Advantages of whole-genome sequencing

  • Provides a high-resolution, base-by-base view of the genome
  • Captures both large and small variants that might be missed with targeted approaches
  • Identifies potential causative variants for further follow-up studies of gene expression and regulation mechanisms
  • Delivers large volumes of data in a short amount of time to support assembly of novel genomes

Here is a brief example of a genome sequencing of an organism performed on the NGS Illumina platform:

Step 1: Sample Preparation - Extraction of genomic DNA by a slightly modified CTAB (cetyltrimethylammonium bromide) method as described by Doyle and Doyle (1990). The integrity (260nm/280nm ratio) and concentration (in ng/µl) of the extracted DNA was checked and verified by spectrophotometry (Nanodrop).
Step 2: Library Preparation – The genomic DNA was digested into smaller fragments (~150 – 500 bp) by the action of restriction enzymes.
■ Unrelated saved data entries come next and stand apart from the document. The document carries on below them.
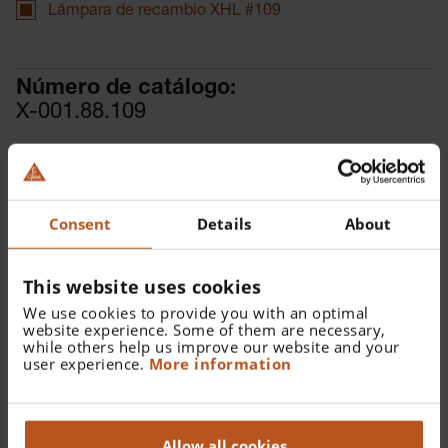
Lámpara de recambio XHL #109
Número de catálogo:
X-001.88.109
Encontrar un distribuidor
Más detalles
Consent
Details
About
Lámpara de recambio XHL Xenón Halógena #109
This website uses cookies
We use cookies to provide you with an optimal
website experience. Some of them are necessary,
while others help us improve our website and your
user experience.
More information
Detalles
Lámpara de recambio XHL Xenón Halógena 2,5 V para
Allow all cookies
mini3000 Dermatoscopio.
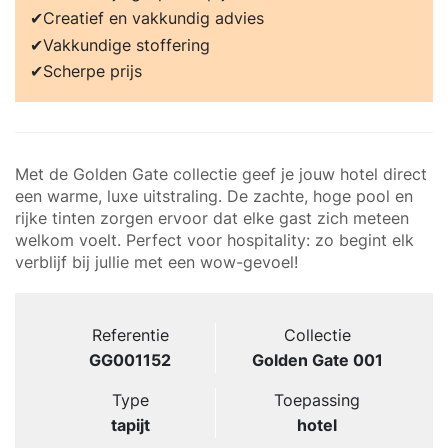
Creatief en vakkundig advies
Vakkundige stoffering
Scherpe prijs
Met de Golden Gate collectie geef je jouw hotel direct
een warme, luxe uitstraling. De zachte, hoge pool en
rijke tinten zorgen ervoor dat elke gast zich meteen
welkom voelt. Perfect voor hospitality: zo begint elk
verblijf bij jullie met een wow-gevoel!
Referentie
Collectie
GG001152
Golden Gate 001
Type
Toepassing
tapijt
hotel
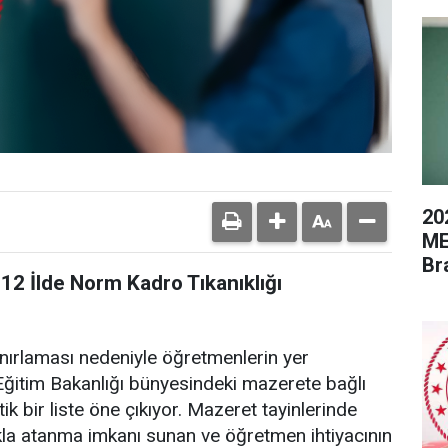
20
ME
Br
12 İlde Norm Kadro Tıkanıklığı
ınırlaması nedeniyle öğretmenlerin yer
li Eğitim Bakanlığı bünyesindeki mazerete bağlı
tik bir liste öne çıkıyor. Mazeret tayinlerinde
kla atanma imkanı sunan ve öğretmen ihtiyacının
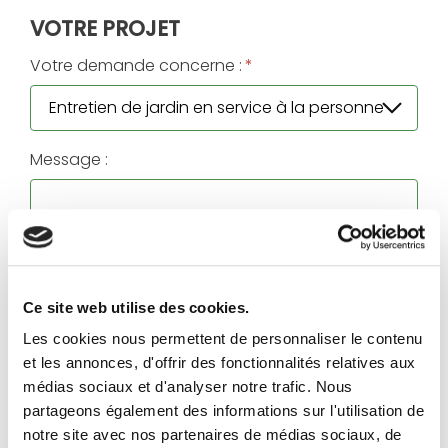
VOTRE PROJET
Votre demande concerne :
*
Message :
Ce site web utilise des cookies.
Les cookies nous permettent de personnaliser le contenu
et les annonces, d'offrir des fonctionnalités relatives aux
médias sociaux et d'analyser notre trafic. Nous
partageons également des informations sur l'utilisation de
J'accepte que les informations saisies soient
notre site avec nos partenaires de médias sociaux, de
exploitées dans le cadre de la demande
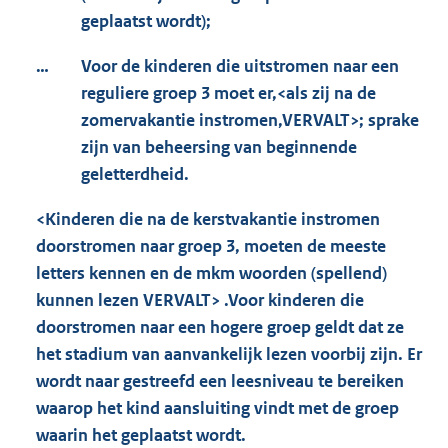
geplaatst wordt);
…
Voor de kinderen die uitstromen naar een
reguliere groep 3 moet er,<als zij na de
zomervakantie instromen,VERVALT>; sprake
zijn van beheersing van beginnende
geletterdheid.
<Kinderen die na de kerstvakantie instromen
doorstromen naar groep 3, moeten de meeste
letters kennen en de mkm woorden (spellend)
kunnen lezen VERVALT> .
Voor kinderen die
doorstromen naar een hogere groep geldt dat ze
het stadium van aanvankelijk lezen voorbij zijn. Er
wordt naar gestreefd een leesniveau te bereiken
waarop het kind aansluiting vindt met de groep
waarin het geplaatst wordt.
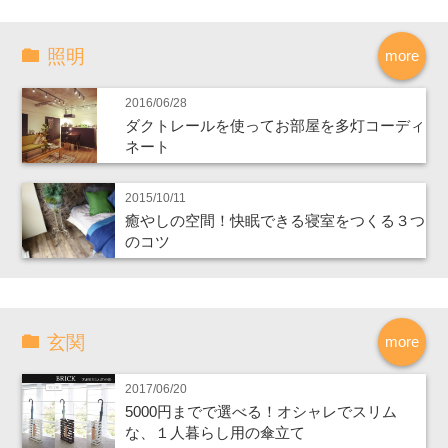
照明
more
2016/06/28
ダクトレールを使ってお部屋を多灯コーディ
ネート
2015/10/11
癒やしの空間！快眠できる寝室をつくる３つ
のコツ
玄関
more
2017/06/20
5000円までで選べる！オシャレでスリム
な、１人暮らし用の傘立て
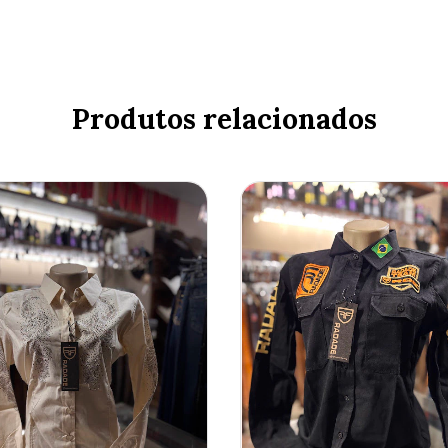
Produtos relacionados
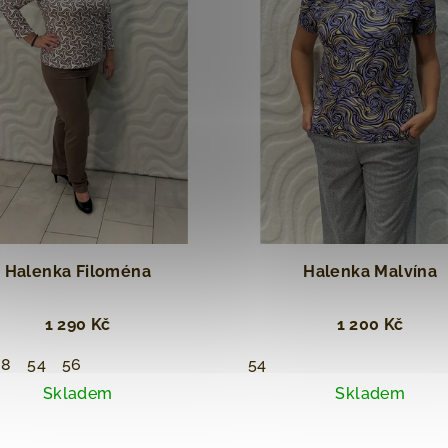
Halenka Filoména
Halenka Malvína
1 290 Kč
1 200 Kč
38
54
56
54
Skladem
Skladem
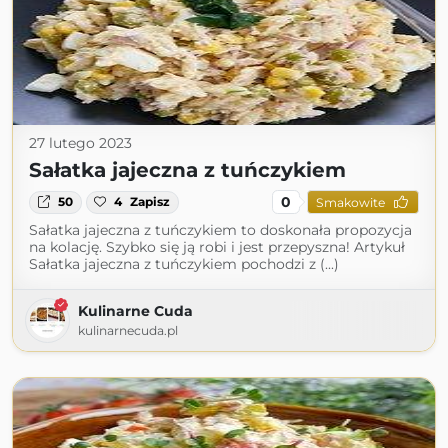
27 lutego 2023
Sałatka jajeczna z tuńczykiem
0
50
4
Zapisz
Smakowite
Sałatka jajeczna z tuńczykiem to doskonała propozycja
na kolację. Szybko się ją robi i jest przepyszna! Artykuł
Sałatka jajeczna z tuńczykiem pochodzi z (...)
Kulinarne Cuda
kulinarnecuda.pl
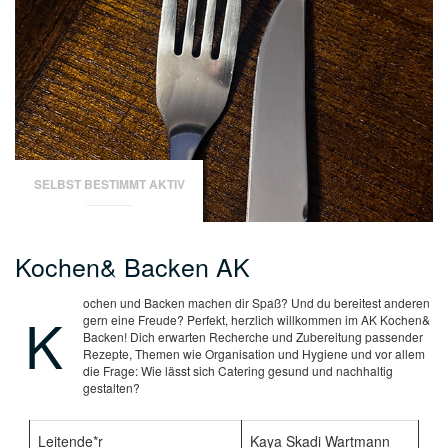
SELBST BESTIMMT AKTIV
Kochen& Backen AK
ochen und Backen machen dir Spaß? Und du bereitest anderen
K
gern eine Freude? Perfekt, herzlich willkommen im AK Kochen&
Backen! Dich erwarten Recherche und Zubereitung passender
Rezepte, Themen wie Organisation und Hygiene und vor allem
die Frage: Wie lässt sich Catering gesund und nachhaltig
gestalten?
Leitende*r
Kaya Skadi Wartmann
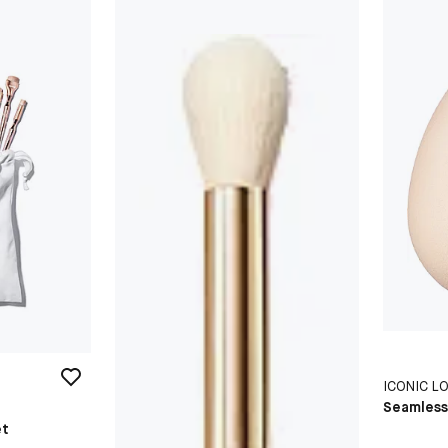
ICONIC L
Seamless
et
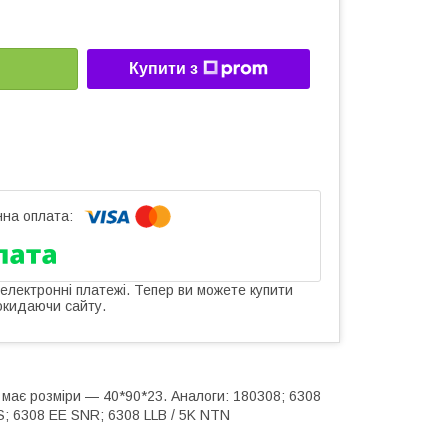
Купити з
 електронні платежі. Тепер ви можете купити
окидаючи сайту.
має розміри — 40*90*23. Аналоги: 180308; 6308
; 6308 EE SNR; 6308 LLB / 5K NTN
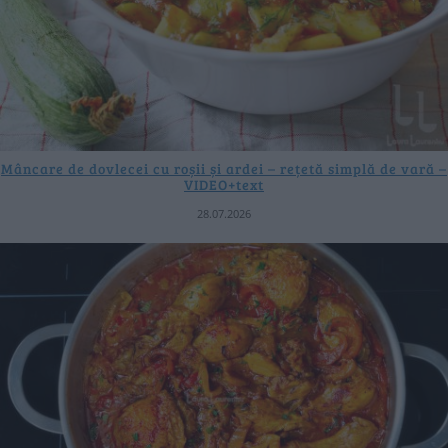
Mâncare de dovlecei cu roșii și ardei – rețetă simplă de vară –
VIDEO+text
28.07.2026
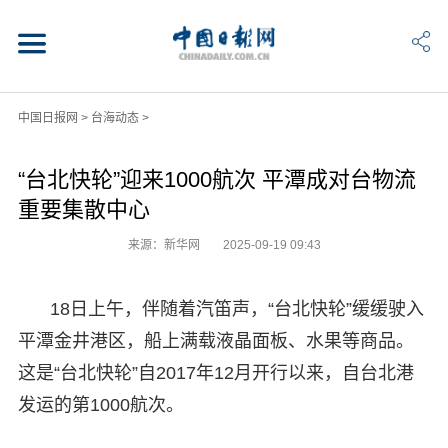
中国日报网
>
台海动态
>
“台北快轮”迎来1000航次 平潭成对台物流
重要集散中心
来源：新华网
2025-09-19 09:43
18日上午，伴随着汽笛声，“台北快轮”缓缓驶入
平潭金井港区，船上满载液晶面板、水果等商品。
这是“台北快轮”自2017年12月开行以来，自台北港
发运的第1000航次。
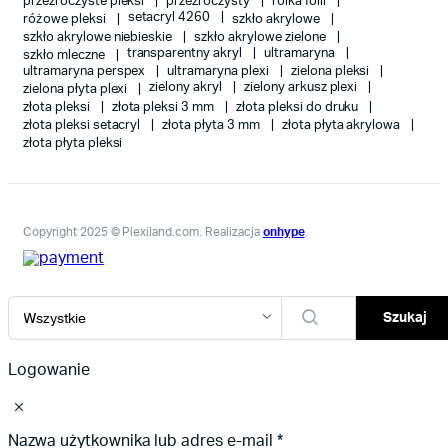
przezroczyste pleksi
przezroczysty
rolka folii
setacryl 4260
różowe pleksi
szkło akrylowe
szkło akrylowe niebieskie
szkło akrylowe zielone
transparentny akryl
ultramaryna
szkło mleczne
ultramaryna perspex
ultramaryna plexi
zielona pleksi
zielony akryl
zielony arkusz plexi
zielona płyta plexi
złota pleksi
złota pleksi 3 mm
złota pleksi do druku
złota pleksi setacryl
złota płyta 3 mm
złota płyta akrylowa
złota płyta pleksi
Copyright 2025 © Plexiland.com. Realizacja
onhype
.
Szukaj
Logowanie
Nazwa użytkownika lub adres e-mail
*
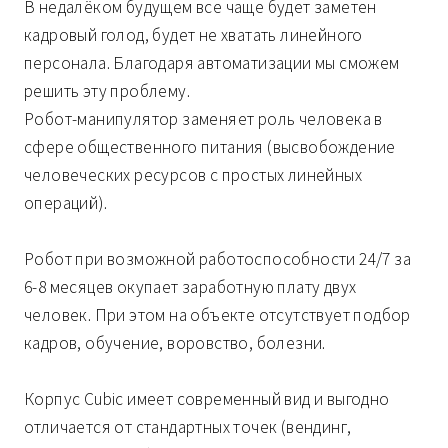
В недалёком будущем все чаще будет заметен
кадровый голод, будет не хватать линейного
персонала. Благодаря автоматизации мы сможем
решить эту проблему.
Робот-манипулятор заменяет роль человека в
сфере общественного питания (высвобождение
человеческих ресурсов с простых линейных
операций).
Робот при возможной работоспособности 24/7 за
6-8 месяцев окупает заработную плату двух
человек. При этом на объекте отсутствует подбор
кадров, обучение, воровство, болезни.
Корпус Cubic имеет современный вид и выгодно
отличается от стандартных точек (вендинг,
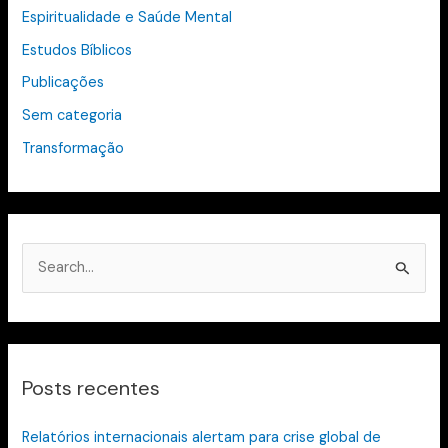
Espiritualidade e Saúde Mental
Estudos Bíblicos
Publicações
Sem categoria
Transformação
P
e
s
q
Posts recentes
u
i
Relatórios internacionais alertam para crise global de
s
DNA sequencing adapters were ligated at the ends of the DNA fragments. The DNA fragments were purified and the fragments of desired size were selected by bead-based methods.
Step 3: Library loading and sequencing run – The DNA libraries were loaded onto the Illumina sequencing platform and the raw short reads were generated. The samples were sequenced using a 2 × 150 bp chemistry. The sample generated a raw data of 7.74 gb.
Step 4: Data Processing & Quality Control – The sequenced raw data of sample was processed to obtain high quality clean reads using Trimmomatic v0.39 to remove adapter sequences, ambiguous reads (reads with unknown nucleotides "N" larger than 5%), and low-quality sequences (reads with more than 10% quality threshold (QV) < 25 phred score). The size of the processed data was 6.70 gb.
Step 5: De novo genome assembly – The filtered high-quality reads of sample was assembled into scaffolds using SPAdes assembler (v-3.15.3). Further refinement was performed using SSPACE tool along with GapCloser for filling the gaps within the draft genome. 1979 scaffolds were generated with an average scaffold length of 17,553 bp.
Step 6: Gene prediction and annotation – Genes were predicted from the sample using the software AUGUSTUS-3.2.1. A total of 6559 genes were predicted out of which 6122 genes had BLAST hits in NCBI non redundant protein database.